Rather, I have many houses that I dream about.
Shortly after we moved from sunny California to Portland Oregon, my son Patrick, then 9 years old, had a vivid dream about our family home we had sadly left behind. He was outside playing with his brothers and the neighborhood kids with squirt guns. Out of water, he attempted to charge into the kitchen for a refill but found the front door locked. A stranger opened it and promptly announced “you don’t live here any more”.
Pausing here for a brief meltdown.
I grew up on Halo Drive in Compton, California. I had my babies on Tedemory Drive in Whittier. I sent my first son to high school from SE 31st Street in Portland, Oregon. And I launched all three of them into adulthood from my current home on Del Monte Avenue. Each house was a “dream house” to me because the people I loved the most made it just that. And in each house, a part of me was projected on to the walls and floors and empty spaces as my own personality and inner being grew and developed, magically displayed like a crayon drawing on a clean white piece of linen paper.
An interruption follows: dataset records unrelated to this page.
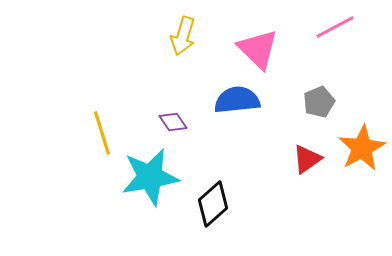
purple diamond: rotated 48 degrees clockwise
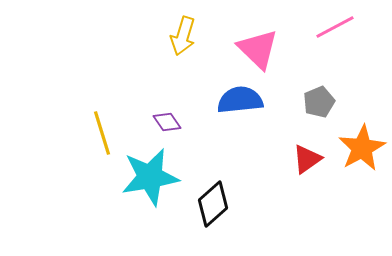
blue semicircle: moved 3 px right
purple diamond: moved 6 px left
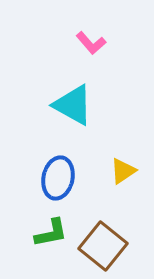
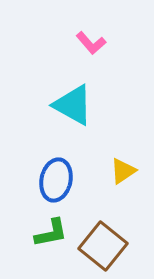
blue ellipse: moved 2 px left, 2 px down
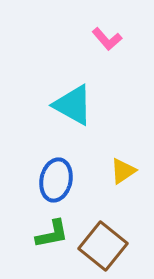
pink L-shape: moved 16 px right, 4 px up
green L-shape: moved 1 px right, 1 px down
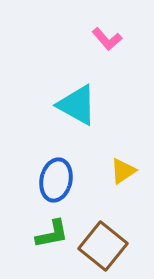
cyan triangle: moved 4 px right
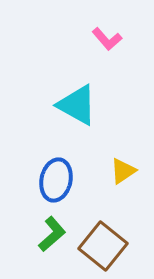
green L-shape: rotated 30 degrees counterclockwise
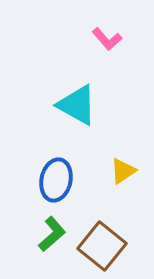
brown square: moved 1 px left
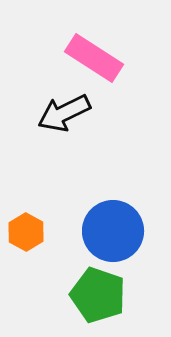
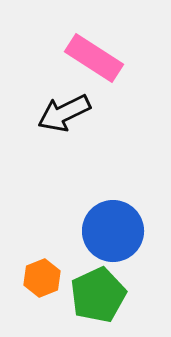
orange hexagon: moved 16 px right, 46 px down; rotated 9 degrees clockwise
green pentagon: rotated 28 degrees clockwise
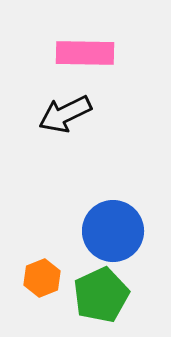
pink rectangle: moved 9 px left, 5 px up; rotated 32 degrees counterclockwise
black arrow: moved 1 px right, 1 px down
green pentagon: moved 3 px right
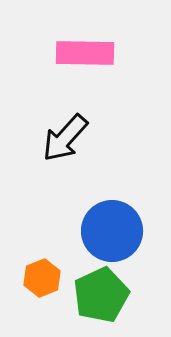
black arrow: moved 24 px down; rotated 22 degrees counterclockwise
blue circle: moved 1 px left
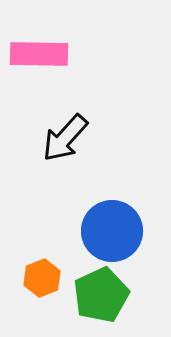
pink rectangle: moved 46 px left, 1 px down
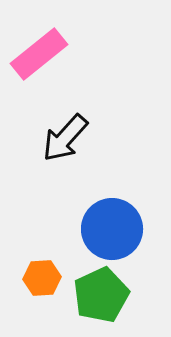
pink rectangle: rotated 40 degrees counterclockwise
blue circle: moved 2 px up
orange hexagon: rotated 18 degrees clockwise
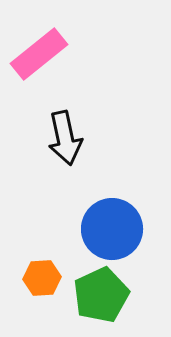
black arrow: rotated 54 degrees counterclockwise
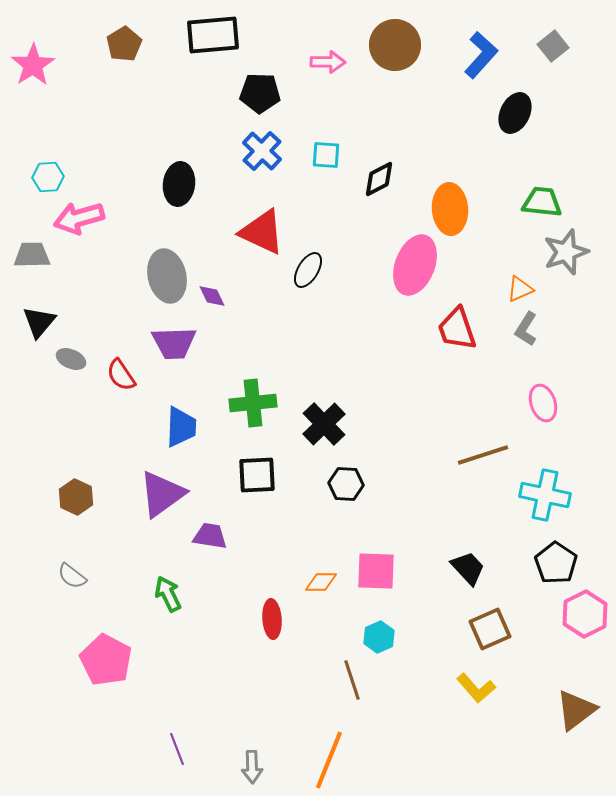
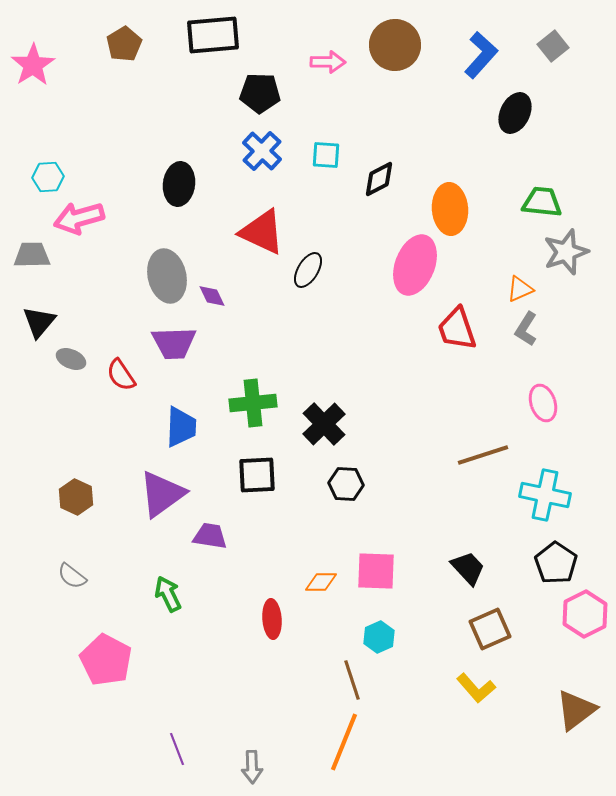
orange line at (329, 760): moved 15 px right, 18 px up
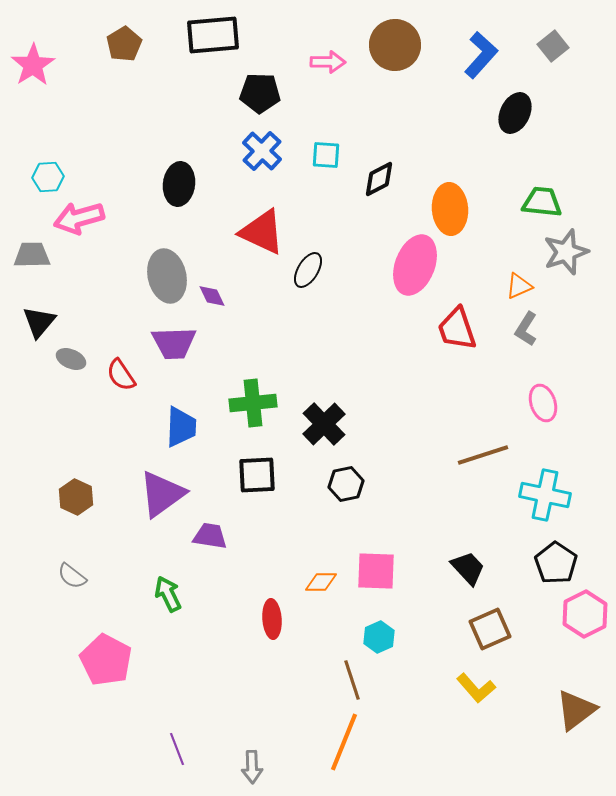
orange triangle at (520, 289): moved 1 px left, 3 px up
black hexagon at (346, 484): rotated 16 degrees counterclockwise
I’m moving, downsizing, cleaning, sorting and putting up for sale once again a house I will someday dream about. I’m feeling both excited and sad and several other emotions in between. But I am holding the tension of the opposites deep within as I go through this process. It’s time to make a change, to grow in a new direction, to take a chance, to redirect the energy in my life. It will be a bittersweet journey.
I will take this home with me. Every house I’ve ever lived in has taken up permanent residence in my heart and soul, carefully placed on my own personal Street of Dreams.
And I can revisit them any time I like.